Ismaël Mejía / @iemejia: Just for ref we had a similar issue reported on Beam and what we did was to create a 'test' module based on Java 11 that fails in case of split packages, for ref BEAM-8024 and https://github.com/apache/beam/tree/master/sdks/java/testing/jpms-tests
Maxim Kolesnikov: Thanks @iemejia, that's exactly what I was doing. I have a half baked patch now, going to finalize it till the end of this week.
@asfimport it is now June 2025, and I came across this ticket as I am also trying to use this library in a modularized application. The split package situation appears to not yet be solved.
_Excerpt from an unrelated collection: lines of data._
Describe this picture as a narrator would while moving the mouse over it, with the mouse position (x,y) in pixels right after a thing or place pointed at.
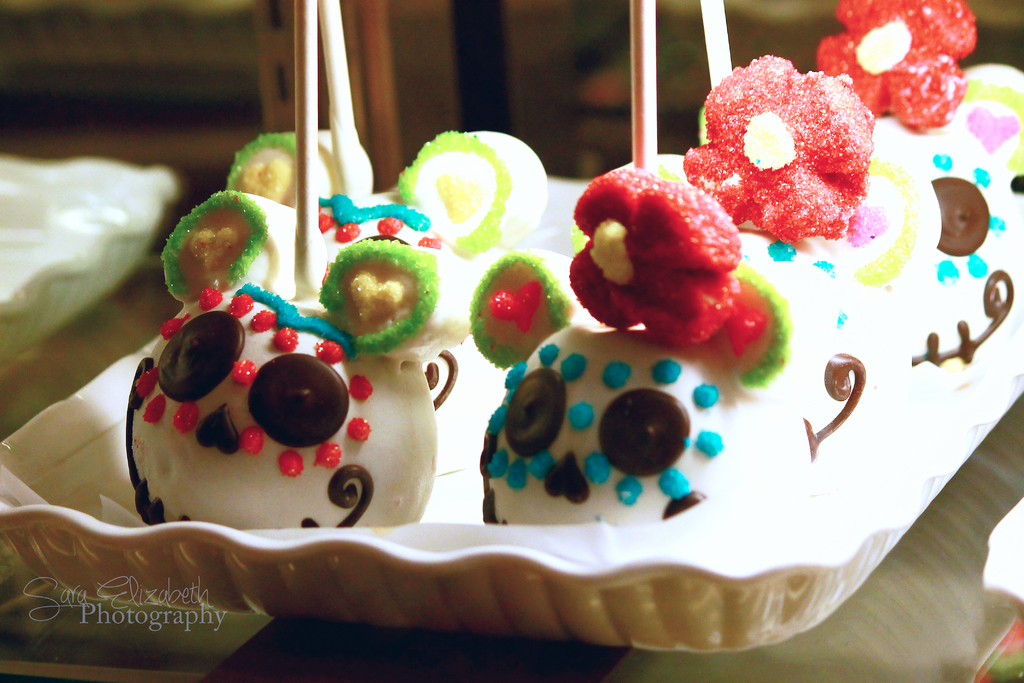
In this image we can see a food item (565,350) on the tray (112,390), beside there is a tray (60,235) on the table (74,333).
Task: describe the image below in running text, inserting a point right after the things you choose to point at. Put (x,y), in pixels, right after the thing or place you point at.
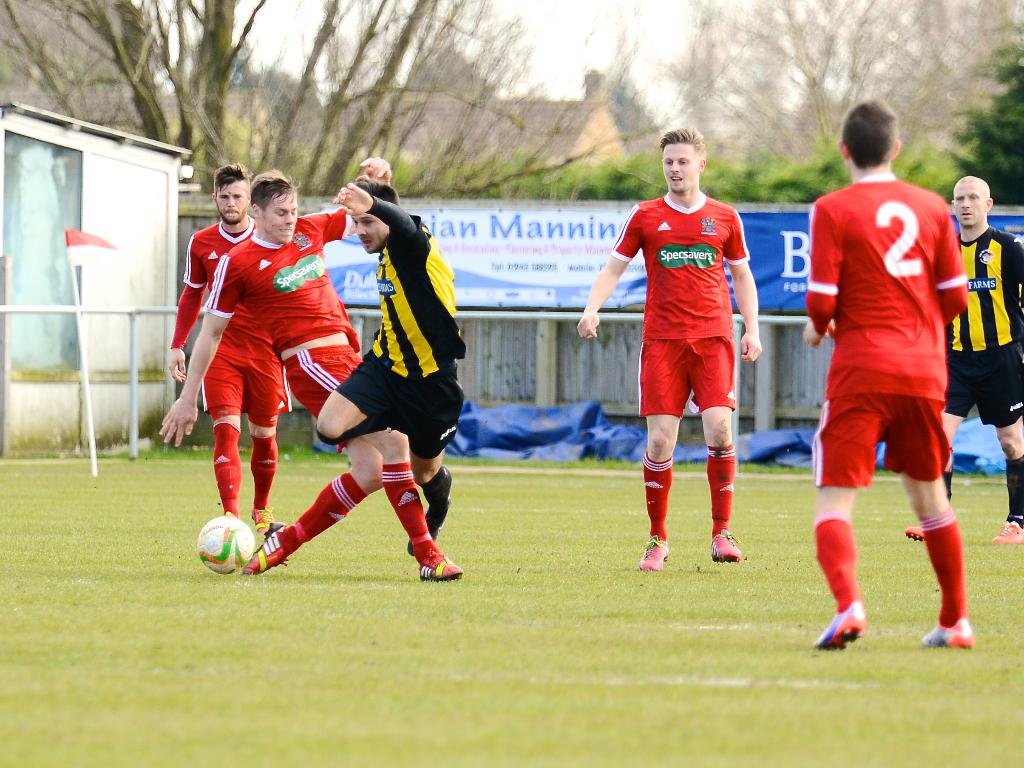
Here we can see a group of people (863,251) playing football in the ground (309,499) and behind them we can see a banner (563,219) placed on the top (471,231) and behind that we can see trees (992,129), plants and at the left side (92,237) we can see a flag post (87,390).
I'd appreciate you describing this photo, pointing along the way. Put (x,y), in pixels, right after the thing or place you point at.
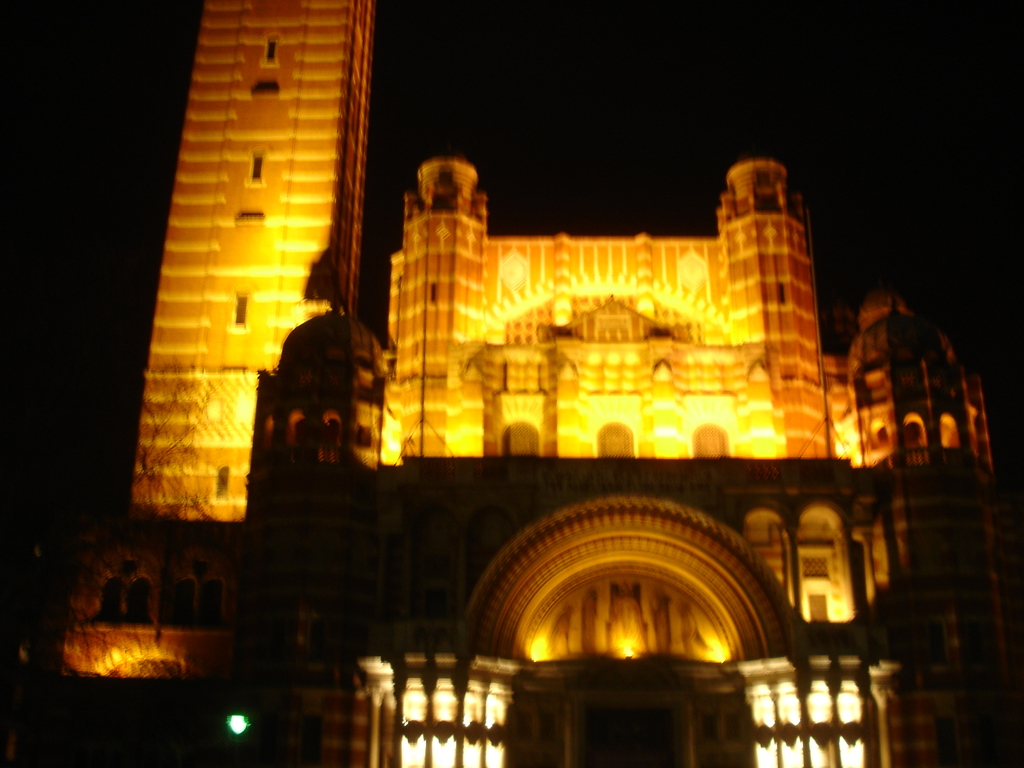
In this image we can see a building (552,374) with tower (276,97) and some lights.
Is there any intent of fixing this, or do I have to create an uberjar myself with all the parquet-java dependencies?
ping @gszadovszky, see above
@rickardoberg, feel free to contribute here. I'm happy to review your potential PR. Unfortunately, I don't have the time to actually work on this.
BTW, what I do no really understand is that parquet-column is a dependency of parquet-avro. So anyone uses parquet-avro should have both jars on the classpath by default. How comes it was not an issue by anyone for 4+ years?
BTW, I do know that Apache Iceberg depends on both jars and is built on java 11 (at least). Never had a report from there about this issue.
@gszadovszky thanks for the followup. The issue is that the jar artifacts parquet-common and parquet-hadoop both contain the same shaded classes for fastutil, and so it becomes a split package problem when trying to run in a modular application. You can't even compile. If you run Java 11 with no modules, sure, then it works, but all of our other artifacts are modularized using JPMS.
Right now I am forced to create a shaded artifact to get around this (https://github.com/Cantara/parquet-java-shaded) which is not great.
I would prefer the solution where fastutil is handled like the shaded Jackson, i.e. a parquet-fastutil module which you can depend on from both parquet-common and parquet-hadoop.
@rickardoberg, thanks for the clarification. I agree with the proposed solution.